Morphable ‘Stitched’ Sensors for Simultaneous Tracking of Bio-analytes in Living Cells

Changes in molecular levels and distribution are associated with all life processes and importantly regulate key decision-making events in biology. Thus, correlated spatiotemporal dynamics of bio-molecules are central to biological function ranging from cell-signaling, transport, immunity, and recycling, to most pathophysiological conditions including cancers, inflammation, and neurodegeneration.
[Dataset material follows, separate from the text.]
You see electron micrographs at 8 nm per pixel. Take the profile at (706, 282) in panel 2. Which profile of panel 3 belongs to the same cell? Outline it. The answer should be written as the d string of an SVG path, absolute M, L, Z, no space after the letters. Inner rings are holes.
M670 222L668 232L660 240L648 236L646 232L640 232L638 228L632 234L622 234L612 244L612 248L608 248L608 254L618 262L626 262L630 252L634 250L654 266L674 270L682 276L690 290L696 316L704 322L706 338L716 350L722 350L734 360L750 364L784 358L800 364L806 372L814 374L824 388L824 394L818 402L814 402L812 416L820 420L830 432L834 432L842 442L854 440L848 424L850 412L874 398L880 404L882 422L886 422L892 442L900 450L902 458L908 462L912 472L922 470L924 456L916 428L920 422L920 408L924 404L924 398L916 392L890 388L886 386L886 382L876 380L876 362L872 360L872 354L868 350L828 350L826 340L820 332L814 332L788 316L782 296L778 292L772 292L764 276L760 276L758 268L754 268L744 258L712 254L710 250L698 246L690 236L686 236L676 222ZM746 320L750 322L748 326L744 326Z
In this backdrop, the ability to catch molecules of life in action using optical imaging is extremely powerful. Simultaneous imaging and tracking of bio-analytes require multiplexed chemical tools. We introduce the concept of morphable ‘stitched’ sensors where fluorescent sensors for single-analytes can be selected and joined on a made-to-order basis. The approach involves developing a library of single-analyte sensing units conjugated to short peptide-scaffolds. The single-analyte sensing peptide-scaffolds are ‘stitched’ via native chemical ligation (NCL). Thus, single-analyte sensors can be selected from the same library, based on the biological question to be addressed, in a context dependent manner. The advantage of using short-peptide scaffolds in combination with NCL lies in the ability to generate cell-permeable, modular, bio-compatible multiplexed probes in one go. Here, we report five proof-of-concept multiplexed sensors generated from the same library of single-analyte sensors using our novel morphable ‘stitched’ sensing strategy. Representative bio-analytes, protons and hydrogen peroxide, in combination with the activity of an enzyme Cathepsin B, have been imaged in live cells simultaneously, using cell-permeable multiplexed probes generated using our ‘stitching’ strategy via logic-gate/activity-based sensing schemes. The morphable ‘stitched’ sensing idea is general and can be used to develop multiplexed probes, theranostic agents, and combination therapeutics in the future.